### WORK ITEM
Scan the records below for the line containing "insights that enable" and the line containing "CONTACT US: ky3psales@ihsmarkit.com". Copy both, plus every line between, exactly.

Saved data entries

----

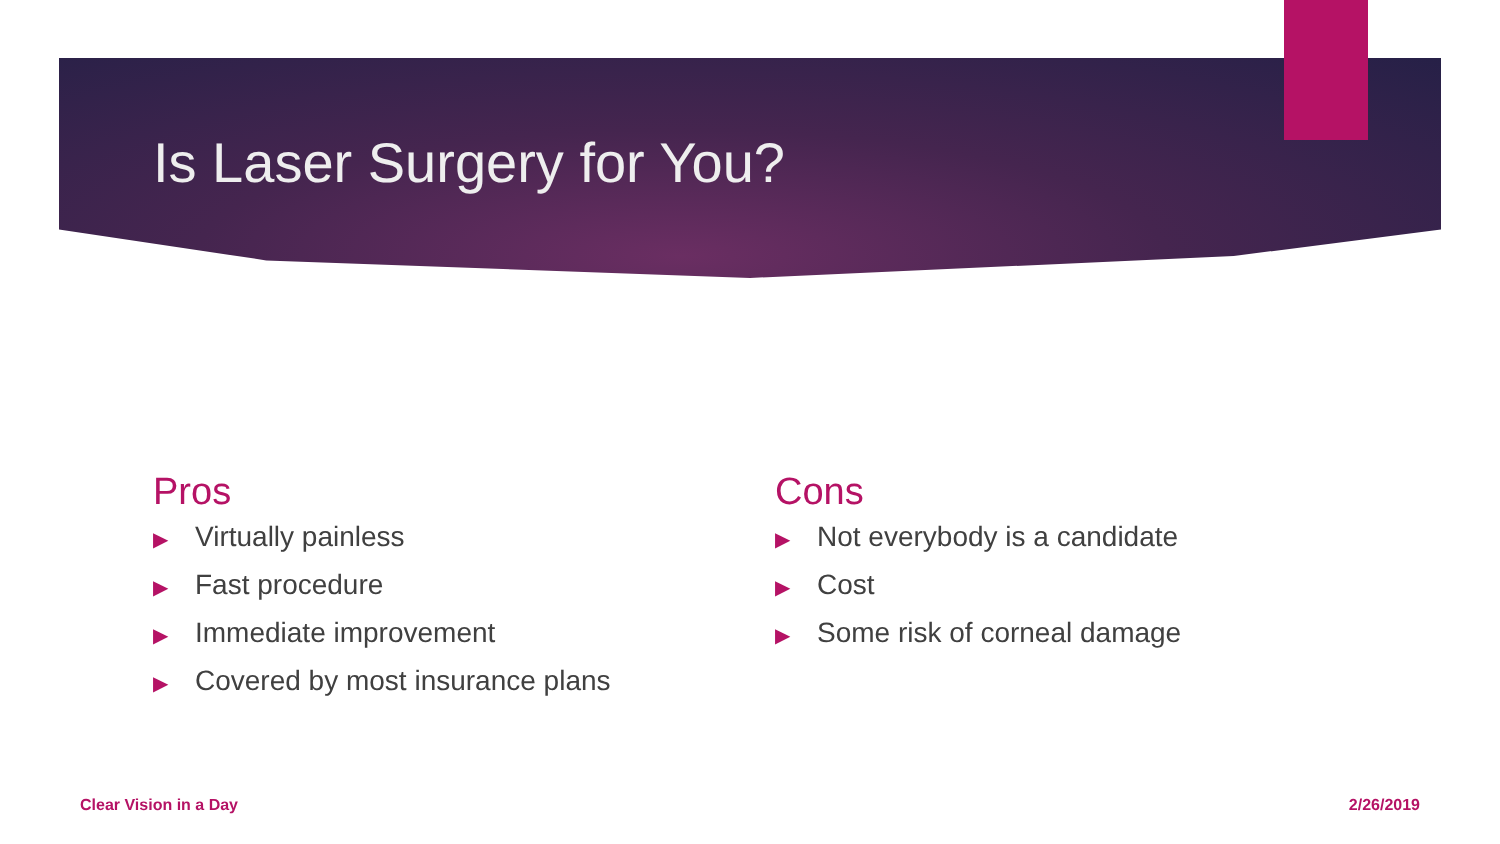Is Laser Surgery for You?
Pros
▶ Virtually painless
▶ Fast procedure
▶ Immediate improvement
▶ Covered by most insurance plans
Cons
▶ Not everybody is a candidate
▶ Cost
▶ Some risk of corneal damage
Clear Vision in a Day 2/26/2019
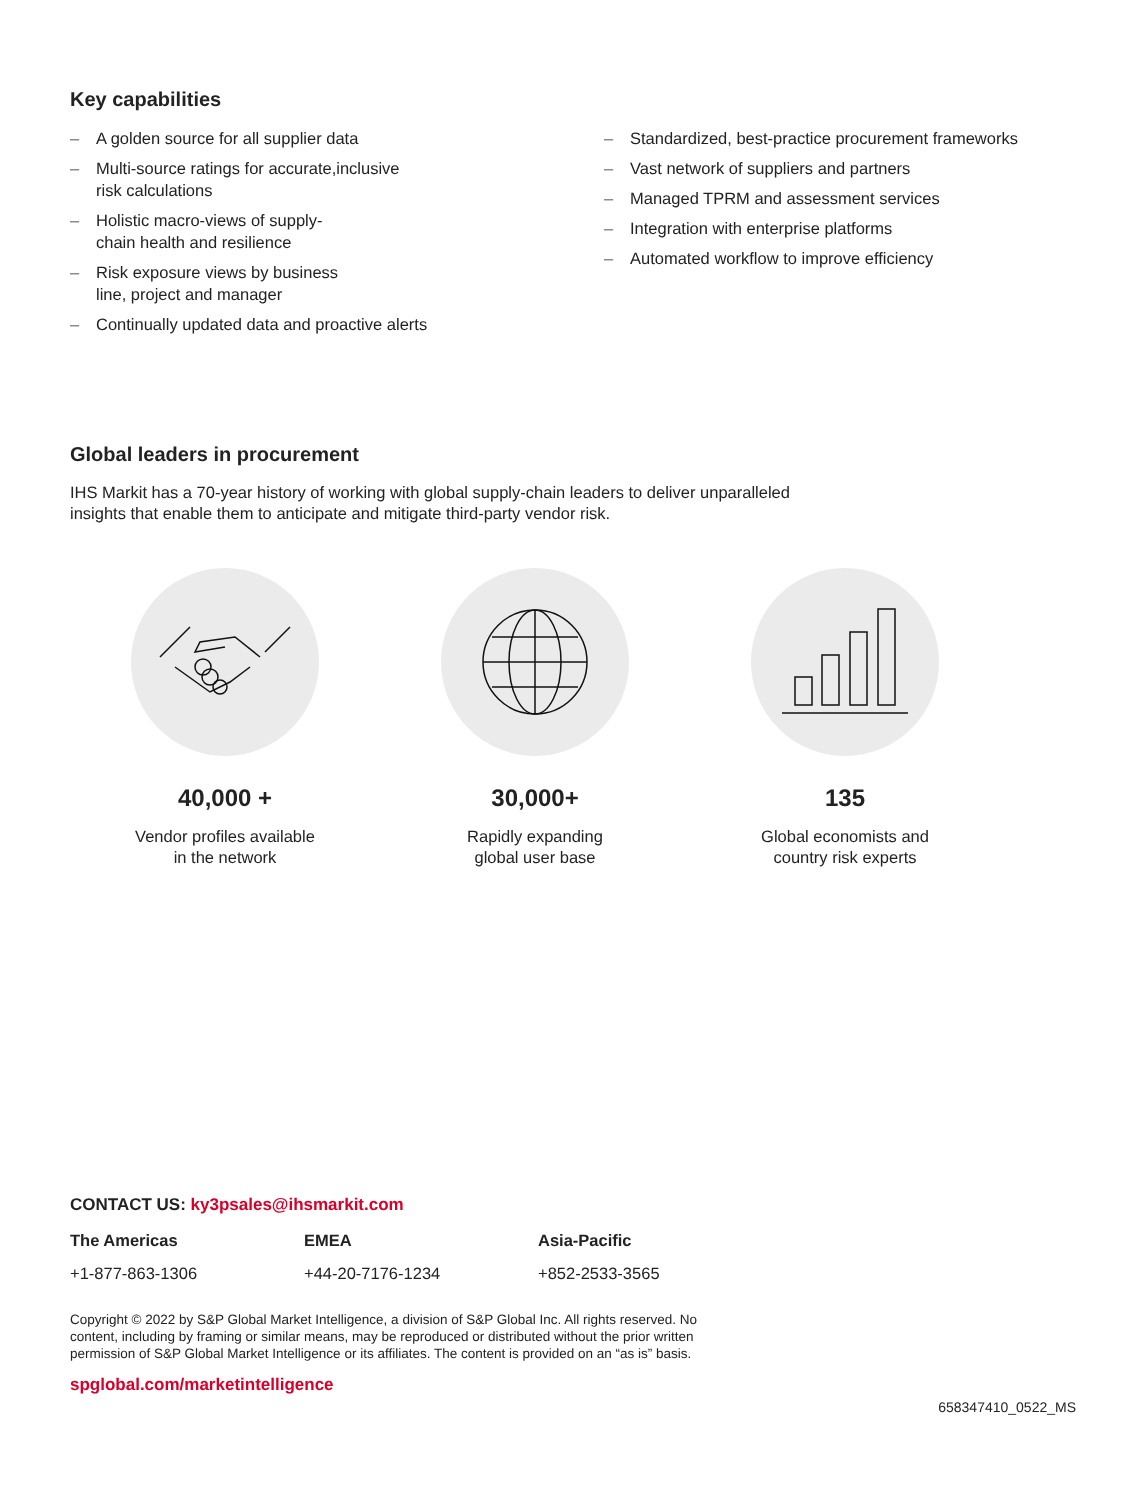Key capabilities
– A golden source for all supplier data
– Multi-source ratings for accurate,inclusive
risk calculations
– Holistic macro-views of supply-
chain health and resilience
– Risk exposure views by business
line, project and manager
– Continually updated data and proactive alerts
– Standardized, best-practice procurement frameworks
– Vast network of suppliers and partners
– Managed TPRM and assessment services
– Integration with enterprise platforms
– Automated workflow to improve efficiency
Global leaders in procurement
IHS Markit has a 70-year history of working with global supply-chain leaders to deliver unparalleled
insights that enable them to anticipate and mitigate third-party vendor risk.
40,000 +
Vendor profiles available
in the network
30,000+
Rapidly expanding
global user base
135
Global economists and
country risk experts
CONTACT US: ky3psales@ihsmarkit.com
The Americas EMEA Asia-Pacific
+1-877-863-1306 +44-20-7176-1234 +852-2533-3565
Copyright © 2022 by S&P Global Market Intelligence, a division of S&P Global Inc. All rights reserved. No
content, including by framing or similar means, may be reproduced or distributed without the prior written
permission of S&P Global Market Intelligence or its affiliates. The content is provided on an “as is” basis.
spglobal.com/marketintelligence
658347410_0522_MS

----

### EXERCISE ANSWER
insights that enable them to anticipate and mitigate third-party vendor risk.
40,000 +
Vendor profiles available
in the network
30,000+
Rapidly expanding
global user base
135
Global economists and
country risk experts
CONTACT US: ky3psales@ihsmarkit.com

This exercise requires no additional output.